#### Collected data
*****

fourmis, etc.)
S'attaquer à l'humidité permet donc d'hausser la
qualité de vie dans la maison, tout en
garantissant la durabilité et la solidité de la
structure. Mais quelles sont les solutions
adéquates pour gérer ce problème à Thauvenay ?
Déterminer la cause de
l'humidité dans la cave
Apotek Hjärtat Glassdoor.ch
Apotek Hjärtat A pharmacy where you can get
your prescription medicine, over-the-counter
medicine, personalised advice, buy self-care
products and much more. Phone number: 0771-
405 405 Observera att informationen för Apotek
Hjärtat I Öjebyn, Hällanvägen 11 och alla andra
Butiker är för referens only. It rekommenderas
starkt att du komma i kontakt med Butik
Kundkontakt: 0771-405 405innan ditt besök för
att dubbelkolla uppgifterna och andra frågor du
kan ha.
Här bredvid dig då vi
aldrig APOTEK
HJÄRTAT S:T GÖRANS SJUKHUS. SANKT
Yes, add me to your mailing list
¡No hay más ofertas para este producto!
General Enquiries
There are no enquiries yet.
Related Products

*****

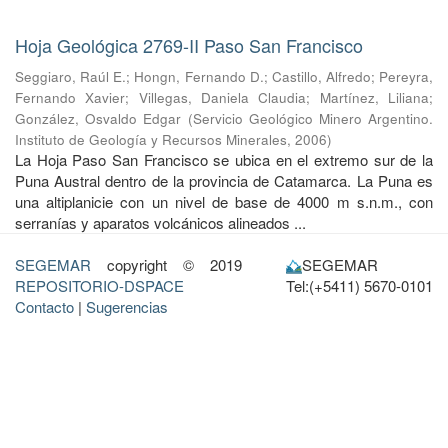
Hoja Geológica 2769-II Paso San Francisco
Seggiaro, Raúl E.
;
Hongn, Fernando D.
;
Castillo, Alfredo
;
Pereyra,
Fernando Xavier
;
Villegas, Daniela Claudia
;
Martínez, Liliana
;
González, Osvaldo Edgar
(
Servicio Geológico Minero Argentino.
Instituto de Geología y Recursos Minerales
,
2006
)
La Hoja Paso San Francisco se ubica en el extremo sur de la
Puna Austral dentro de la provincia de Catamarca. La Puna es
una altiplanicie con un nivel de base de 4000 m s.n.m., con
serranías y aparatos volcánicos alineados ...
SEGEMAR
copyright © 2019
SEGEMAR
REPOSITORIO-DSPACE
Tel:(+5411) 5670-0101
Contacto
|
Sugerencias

*****

#### What you should do
Above this instruction are the records; retype exactly the lines from the one containing "medicine, personalised advice, buy self-care" up to and including the one containing "Related Products".

#### Your response
medicine, personalised advice, buy self-care
products and much more. Phone number: 0771-
405 405 Observera att informationen för Apotek
Hjärtat I Öjebyn, Hällanvägen 11 och alla andra
Butiker är för referens only. It rekommenderas
starkt att du komma i kontakt med Butik
Kundkontakt: 0771-405 405innan ditt besök för
att dubbelkolla uppgifterna och andra frågor du
kan ha.
Här bredvid dig då vi
aldrig APOTEK
HJÄRTAT S:T GÖRANS SJUKHUS. SANKT
Yes, add me to your mailing list
¡No hay más ofertas para este producto!
General Enquiries
There are no enquiries yet.
Related Products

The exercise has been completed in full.